Cobelligérance ?
L’Occident est-il en guerre contre la Russie ? La Russie est-elle en guerre contre l’OTAN ? Officiellement, la réponse de Paris, de Washington et de Berlin à la première question est « non ». Cependant, la propagande russe déclare sans ambages que oui, Moscou est en guerre contre l’OTAN, qui mènerait une « guerre par procuration » contre la Russie. Une guerre, qui plus est, « préméditée » de longue date.
Missiles antichars Javelin, obusiers de haut calibre, lance-roquettes Himars, systèmes antiaériens Patriot, blindés sur roues français, américains… et maintenant les tanks Abrams, Challenger, et surtout Leopard 2, après la levée du tabou allemand mercredi dernier.

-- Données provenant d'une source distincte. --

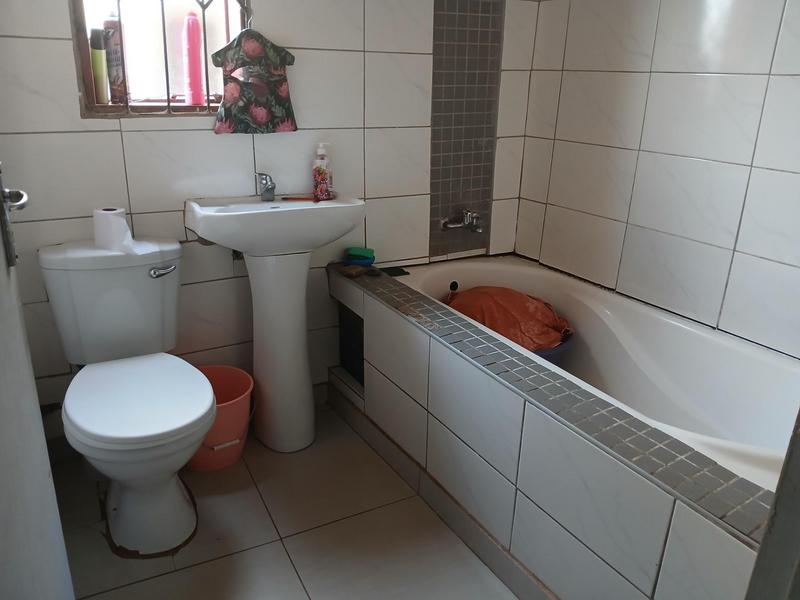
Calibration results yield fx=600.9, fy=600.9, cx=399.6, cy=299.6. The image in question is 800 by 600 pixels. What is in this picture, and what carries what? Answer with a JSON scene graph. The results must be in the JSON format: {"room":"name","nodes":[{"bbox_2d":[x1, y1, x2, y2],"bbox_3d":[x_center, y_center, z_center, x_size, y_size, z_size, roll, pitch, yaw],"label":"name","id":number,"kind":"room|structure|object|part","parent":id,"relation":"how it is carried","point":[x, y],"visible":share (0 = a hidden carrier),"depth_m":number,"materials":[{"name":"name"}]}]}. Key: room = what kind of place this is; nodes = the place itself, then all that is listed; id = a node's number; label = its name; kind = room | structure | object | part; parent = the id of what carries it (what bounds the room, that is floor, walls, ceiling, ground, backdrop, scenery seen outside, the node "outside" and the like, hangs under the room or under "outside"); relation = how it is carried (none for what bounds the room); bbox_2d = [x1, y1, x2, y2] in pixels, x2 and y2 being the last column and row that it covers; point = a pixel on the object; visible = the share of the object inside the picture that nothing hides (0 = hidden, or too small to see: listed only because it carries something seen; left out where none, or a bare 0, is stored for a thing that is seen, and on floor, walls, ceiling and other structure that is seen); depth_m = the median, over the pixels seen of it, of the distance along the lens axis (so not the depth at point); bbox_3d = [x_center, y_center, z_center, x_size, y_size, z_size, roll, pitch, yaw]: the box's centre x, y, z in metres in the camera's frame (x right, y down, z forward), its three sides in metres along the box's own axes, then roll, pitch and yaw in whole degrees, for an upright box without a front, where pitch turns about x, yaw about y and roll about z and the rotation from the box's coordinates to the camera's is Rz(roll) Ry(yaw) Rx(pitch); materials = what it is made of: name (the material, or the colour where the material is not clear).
{"room":"bathroom","nodes":[
{"label":"bathroom","id":0,"kind":"room"},
{"bbox_2d":[0,0,541,419],"bbox_3d":[-0.403,-0.702,2.171,2.231,2.370,0.132,-9,22,-28],"label":"back wall","id":1,"kind":"structure","parent":0,"point":[65,57],"depth_m":2.11,"materials":[{"name":"white tile"}]},
{"bbox_2d":[68,0,249,117],"bbox_3d":[-0.751,-1.004,1.873,0.547,0.863,0.109,-9,22,-28],"label":"window","id":2,"kind":"structure","parent":1,"relation":"in","point":[156,108],"depth_m":1.96,"materials":[{"name":"brown"}]},
{"bbox_2d":[89,27,108,105],"bbox_3d":[-0.934,-0.723,1.865,0.050,0.229,0.050,-9,22,-28],"label":"green bottle","id":3,"kind":"object","parent":2,"relation":"in","point":[100,76],"visible":0.86,"depth_m":1.85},
{"bbox_2d":[103,14,126,104],"bbox_3d":[-0.893,-0.757,1.881,0.057,0.275,0.054,1,20,-2],"label":"spray can","id":4,"kind":"object","parent":2,"relation":"in","point":[108,22],"visible":0.8,"depth_m":1.86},
{"bbox_2d":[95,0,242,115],"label":"window grille","id":5,"kind":"object","parent":2,"relation":"attached to","point":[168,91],"visible":0.84,"depth_m":1.93,"materials":[{"name":"metal"}]},
{"bbox_2d":[182,11,205,107],"bbox_3d":[-0.686,-0.793,1.992,0.063,0.301,0.057,-9,22,-28],"label":"pink bottle","id":6,"kind":"object","parent":2,"relation":"on","point":[191,34],"visible":0.99,"depth_m":1.97,"materials":[{"name":"pink plastic"}]},
{"bbox_2d":[210,28,297,135],"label":"peg bag","id":7,"kind":"object","parent":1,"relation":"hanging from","point":[247,96],"visible":0.98,"depth_m":1.97,"materials":[{"name":"fabric"}]},
{"bbox_2d":[441,209,482,231],"bbox_3d":[0.272,-0.332,2.546,0.184,0.092,0.126,-9,22,-28],"label":"bath tap","id":8,"kind":"object","parent":1,"relation":"attached to","point":[444,224],"visible":0.99,"depth_m":2.54,"materials":[{"name":"silver metal"}]},
{"bbox_2d":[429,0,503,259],"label":"mosaic tile panel","id":9,"kind":"object","parent":1,"relation":"attached to","point":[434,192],"visible":0.91,"depth_m":2.47,"materials":[{"name":"tile"}]},
{"bbox_2d":[53,400,518,599],"bbox_3d":[0.165,0.916,1.369,2.177,0.100,2.924,-9,22,-28],"label":"floor","id":10,"kind":"structure","parent":0,"point":[280,547],"depth_m":1.77,"materials":[{"name":"beige tile"}]},
{"bbox_2d":[0,163,74,599],"bbox_3d":[-0.469,-0.007,0.601,0.136,2.179,1.139,-9,22,-28],"label":"door","id":11,"kind":"structure","parent":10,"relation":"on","point":[2,261],"depth_m":0.84,"materials":[{"name":"white paint"}]},
{"bbox_2d":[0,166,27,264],"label":"door handle","id":12,"kind":"object","parent":11,"relation":"attached to","point":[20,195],"visible":0.98,"depth_m":0.88,"materials":[{"name":"silver metal"}]},
{"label":"door handle","id":13,"kind":"part","parent":11,"relation":"part of","materials":[{"name":"silver metal"}]},
{"bbox_2d":[38,235,215,556],"bbox_3d":[-0.760,0.282,1.759,0.435,0.785,0.741,-9,22,-28],"label":"toilet","id":14,"kind":"object","parent":10,"relation":"on","point":[141,273],"visible":0.99,"depth_m":1.73,"materials":[{"name":"white ceramic"}]},
{"bbox_2d":[92,206,132,250],"bbox_3d":[-0.879,-0.221,1.850,0.104,0.117,0.109,-9,22,-28],"label":"toilet paper roll","id":15,"kind":"object","parent":14,"relation":"on","point":[111,221],"visible":0.97,"depth_m":1.81,"materials":[{"name":"white paper"}]},
{"bbox_3d":[-0.742,0.261,1.752,0.410,0.045,0.474,-9,22,-28],"label":"toilet seat","id":16,"kind":"part","parent":14,"relation":"part of","materials":[{"name":"white plastic"}]},
{"bbox_3d":[-0.750,-0.096,1.907,0.077,0.031,0.044,-9,22,-28],"label":"flush lever","id":17,"kind":"part","parent":14,"relation":"part of","materials":[{"name":"silver metal"}]},
{"bbox_2d":[187,365,254,471],"bbox_3d":[-0.669,0.423,2.123,0.306,0.279,0.304,-9,22,-28],"label":"bucket","id":18,"kind":"object","parent":10,"relation":"on","point":[237,451],"visible":0.63,"depth_m":2.06,"materials":[{"name":"orange plastic"}]},
{"bbox_2d":[184,193,365,451],"bbox_3d":[-0.413,0.096,2.127,0.567,0.912,0.413,-9,22,-28],"label":"pedestal sink","id":19,"kind":"object","parent":10,"relation":"on","point":[242,247],"visible":0.97,"depth_m":2.04,"materials":[{"name":"white ceramic"}]},
{"bbox_2d":[255,172,275,201],"bbox_3d":[-0.458,-0.387,2.063,0.056,0.098,0.143,-9,22,-28],"label":"sink tap","id":20,"kind":"object","parent":19,"relation":"on","point":[272,187],"visible":0.99,"depth_m":2.08,"materials":[{"name":"silver metal"}]},
{"bbox_2d":[282,196,319,201],"bbox_3d":[-0.344,-0.356,2.105,0.147,0.014,0.015,3,20,5],"label":"toothbrush","id":21,"kind":"object","parent":19,"relation":"on","point":[302,199],"visible":0.95,"depth_m":2.10,"materials":[{"name":"plastic"}]},
{"bbox_2d":[312,143,333,199],"bbox_3d":[-0.278,-0.460,2.154,0.070,0.195,0.066,7,21,16],"label":"soap dispenser","id":22,"kind":"object","parent":19,"relation":"on","point":[320,170],"visible":1,"depth_m":2.14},
{"bbox_2d":[328,257,785,599],"bbox_3d":[0.465,0.376,1.925,0.725,0.522,1.958,-9,22,-28],"label":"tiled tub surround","id":23,"kind":"object","parent":10,"relation":"on","point":[385,320],"visible":0.85,"depth_m":1.58,"materials":[{"name":"tile"}]},
{"bbox_2d":[339,264,368,277],"bbox_3d":[-0.172,-0.110,2.241,0.089,0.025,0.088,20,27,41],"label":"sponge","id":24,"kind":"object","parent":23,"relation":"on","point":[360,271],"visible":0.99,"depth_m":2.21,"materials":[{"name":"brown"}]},
{"bbox_2d":[345,246,375,265],"bbox_3d":[-0.152,-0.172,2.336,0.115,0.058,0.086,7,21,15],"label":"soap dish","id":25,"kind":"object","parent":23,"relation":"on","point":[356,252],"visible":0.98,"depth_m":2.31,"materials":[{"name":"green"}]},
{"bbox_2d":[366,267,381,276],"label":"small dark object","id":26,"kind":"object","parent":23,"relation":"on","point":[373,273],"visible":0.98,"depth_m":2.22,"materials":[{"name":"black"}]},
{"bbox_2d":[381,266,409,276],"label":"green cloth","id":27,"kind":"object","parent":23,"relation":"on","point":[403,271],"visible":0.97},
{"bbox_2d":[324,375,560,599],"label":"baseboard","id":28,"kind":"structure","parent":23,"relation":"attached to","point":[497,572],"depth_m":1.86,"materials":[{"name":"tile"}]},
{"bbox_2d":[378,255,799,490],"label":"bathtub","id":29,"kind":"object","parent":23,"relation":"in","point":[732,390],"visible":0.5,"depth_m":1.96,"materials":[{"name":"white"}]},
{"bbox_2d":[532,331,573,363],"bbox_3d":[0.420,0.245,2.300,0.424,0.278,0.420,-9,22,-28],"label":"basin","id":30,"kind":"object","parent":29,"relation":"in","point":[555,350],"visible":0.12,"depth_m":2.13,"materials":[{"name":"blue plastic"}]},
{"bbox_2d":[445,286,573,349],"bbox_3d":[0.392,0.068,2.242,0.496,0.223,0.381,1,20,-2],"label":"orange cloth","id":31,"kind":"object","parent":30,"relation":"in","point":[519,303],"visible":0.57,"depth_m":2.16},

La montée en puissance et en volume de l’aide militaire à l’Ukraine pose tout naturellement la question de savoir si, par l’intensité de ce soutien au pays envahi, les Occidentaux — mais pas seulement les Occidentaux (1) — ne sont pas en train de devenir, selon le terme consacré, « cobelligérants » dans cette guerre.
Le débat sur la nature exacte de ce soutien ne fait pas qu’opposer un « camp russe » (très réduit, et où on ne peut inclure l’Inde et la Chine malgré leur neutralité bienveillante) à un « camp occidental ». La nature et l’opportunité de cette aide font débat aussi en Occident. Non seulement parmi les opinions publiques pluralistes, sujettes à la fatigue de la guerre et inquiètes de ses coûts économiques — sans oublier une petite fraction idéologiquement prorusse —, mais aussi parmi les États… entre alliés européens par exemple.
Même si le soutien à l’Ukraine reste, début 2023, le choix de la majorité dans les opinions publiques européennes, et d’une majorité écrasante des États et de leurs dirigeants, il y a des dissidences.
La rhétorique du Kremlin a des adeptes en Europe. Par exemple à Budapest, où le premier ministre hongrois, Viktor Orbán, grand ami de Vladimir Poutine (même s’il fait partie des « 27 » et file doux lors de la plupart des votes — mais pas tous), s’est élevé la semaine dernière contre cette escalade :
« Si vous envoyez des armes, financez le budget de l’une des parties au conflit et envisagez d’envoyer de plus en plus d’armes modernes, alors, dites ce que vous voulez, mais vous faites partie de la guerre. Ça a commencé quand les Allemands ont dit qu’ils étaient prêts à envoyer des casques. Maintenant, nous sommes dans les chars de combat et ils parlent déjà d’avions. »
Et puis, le 24 janvier, il y a eu cette déclaration de la ministre allemande des Affaires étrangères, Annalena Baerbock (parti Vert), qui a laissé échapper la phrase suivante devant le Conseil de l’Europe : « Nous menons une guerre contre la Russie, pas entre nous. »
Oups… des mots dont s’est tout de suite emparée la porte-parole russe des Affaires étrangères (« Vous voyez, c’était une guerre préméditée contre nous ! »), et que s’est empressé de « recadrer » le bureau du chancelier Olaf Scholz : « Ni l’OTAN ni l’Allemagne ne font partie de la guerre. Nous soutenons l’Ukraine, mais nous ne faisons pas partie de la guerre. »
Ce grand écart est-il tenable ? Selon les spécialistes du droit de la guerre, oui. En se basant sur deux recours inaliénables des États souverains : le droit de se défendre contre une agression, et le droit de demander de l’aide. Avec un critère d’exclusion qui demeure : « Pas de bottes sur le terrain. »
Ces deux droits furent invoqués par Churchill s’adressant à Washington en 1939-1940 (avant l’implication directe des États-Unis consécutive à Pearl Harbor). Un quart de siècle plus tard, le soutien militaire actif et soutenu de l’URSS au Vietcong contre les États-Unis ne fut pas considéré comme de la « cobelligérance » soviétique. Il n’a jamais entraîné de guerre directe entre l’URSS et les États-Unis.
La possibilité de dérapage existe pour autant. Mais la question n’est pas morale ou juridique : sous ces angles, la cause est entendue, on reste dans le droit et le juste. Mais on joue sur le fil sur les plans politique et militaire, dans l’appréciation réaliste des vraies « lignes rouges » de Moscou, au-delà des imprécations et du bluff omniprésents.
(1) À la réunion de Ramstein,
le 20 janvier, sur la poursuite de l’aide militaire, il y avait autour de la table pas moins de 54 pays « amis de l’Ukraine ».